Although EF is associated with increased mortality in adult critical care patients, evidence in pediatrics is limited. Farias et al. reported in-unit mortality (39.3 vs. 2.9%) and in-hospital mortality (46.4 vs. 6.3%) were significantly higher for general PICU patients with EF [30]. Kurachek et al. also reported a higher mortality in children with EF although none of the deaths were temporally related to extubation [6]. After excluding patients where extubation was part of the withdrawal process or death occurred before an extubation attempt, only 2 children died; neither of them experienced EF. This suggests that despite serious neurologic injury, if a child survives to an extubation attempt, their in-hospital mortality is very low.

Study Strengths and Limitations

The study strengths include the large number of pediatric NCC patients and inclusion of neurologic-based variables in this analysis of EF. However, there are also several limitations to the study. A major limitation is the lack of an objective measure for the cough reflex which was the main variable associated with extubation outcome. While the results were dichotomized into weak/absent and strong/fair categories, using more objective measures of cough reflex and secretion characteristics would improve the study’s conclusions. Variables related to infection or neuromuscular blockade were not evaluated. In addition, the retrospective nature of the study limited variables to those that could be objectively scored from the EMR. Because the decision for performing a ERT was determined by the attending physician, this could have influenced the prevalence of EF; therefore, it is possible there is high center-to-center variability in the EF rate predictive values.
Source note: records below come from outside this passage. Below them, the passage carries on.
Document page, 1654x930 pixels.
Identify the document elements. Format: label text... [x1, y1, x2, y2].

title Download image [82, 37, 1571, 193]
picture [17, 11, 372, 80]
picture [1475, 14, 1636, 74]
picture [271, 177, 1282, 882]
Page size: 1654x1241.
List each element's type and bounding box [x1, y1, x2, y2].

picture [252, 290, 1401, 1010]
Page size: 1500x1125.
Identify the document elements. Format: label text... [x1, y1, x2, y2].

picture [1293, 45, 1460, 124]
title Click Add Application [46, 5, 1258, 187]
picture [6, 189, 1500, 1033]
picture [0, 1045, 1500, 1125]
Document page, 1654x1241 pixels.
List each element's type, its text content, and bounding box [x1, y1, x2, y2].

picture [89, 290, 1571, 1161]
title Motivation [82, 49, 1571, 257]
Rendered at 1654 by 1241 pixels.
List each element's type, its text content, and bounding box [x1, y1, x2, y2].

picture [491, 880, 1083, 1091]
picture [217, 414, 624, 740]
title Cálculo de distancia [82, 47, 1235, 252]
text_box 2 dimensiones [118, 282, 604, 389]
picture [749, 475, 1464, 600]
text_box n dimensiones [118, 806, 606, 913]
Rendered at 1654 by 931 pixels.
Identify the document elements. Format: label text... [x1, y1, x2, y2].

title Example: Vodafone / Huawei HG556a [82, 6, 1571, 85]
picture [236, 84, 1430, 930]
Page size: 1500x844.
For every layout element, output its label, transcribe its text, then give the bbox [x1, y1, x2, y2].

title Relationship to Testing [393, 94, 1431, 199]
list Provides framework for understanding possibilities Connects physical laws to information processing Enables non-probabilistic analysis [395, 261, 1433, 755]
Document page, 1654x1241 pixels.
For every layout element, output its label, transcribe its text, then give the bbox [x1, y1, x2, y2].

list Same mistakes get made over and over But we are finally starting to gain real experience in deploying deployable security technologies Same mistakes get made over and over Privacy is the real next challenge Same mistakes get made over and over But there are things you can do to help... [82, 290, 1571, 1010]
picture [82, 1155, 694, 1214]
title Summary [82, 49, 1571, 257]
In addition, there were no institutional protocol-driven pathways for sedation, ventilator weaning, post-extubation care, or pulmonary toilet, e.g., chest physiotherapy or cough assist therapy during the study period, which could have influenced the results.

Conclusions

The decision to extubate is of considerable consequence as both delayed extubation and EF are associated with the potential to increase patient morbidity. In this retrospective study, extubation failure occurred in 10.4% of NCC patients and younger age and a weak/absent cough reflex were assocaited with an increased risk for EF. A weak/absent cough reflex conferred a ninefold increase in risk of EF in patients on their first attempt and sixfold increase in the risk for receiving a tracheostomy after a previous failed extubation. Conventional weaning parameters, sedation scores and the GCS were not associated with extubation outcome. Patients with neuromuscular weakness had the highest risk of EF and represented the largest percentage of patients who received tracheostomies compared to other NCC diagnostic categories. This study adds to our knowledge of risk factors for EF and tracheostomy placement in children with neurocritical illness and acute respiratory failure.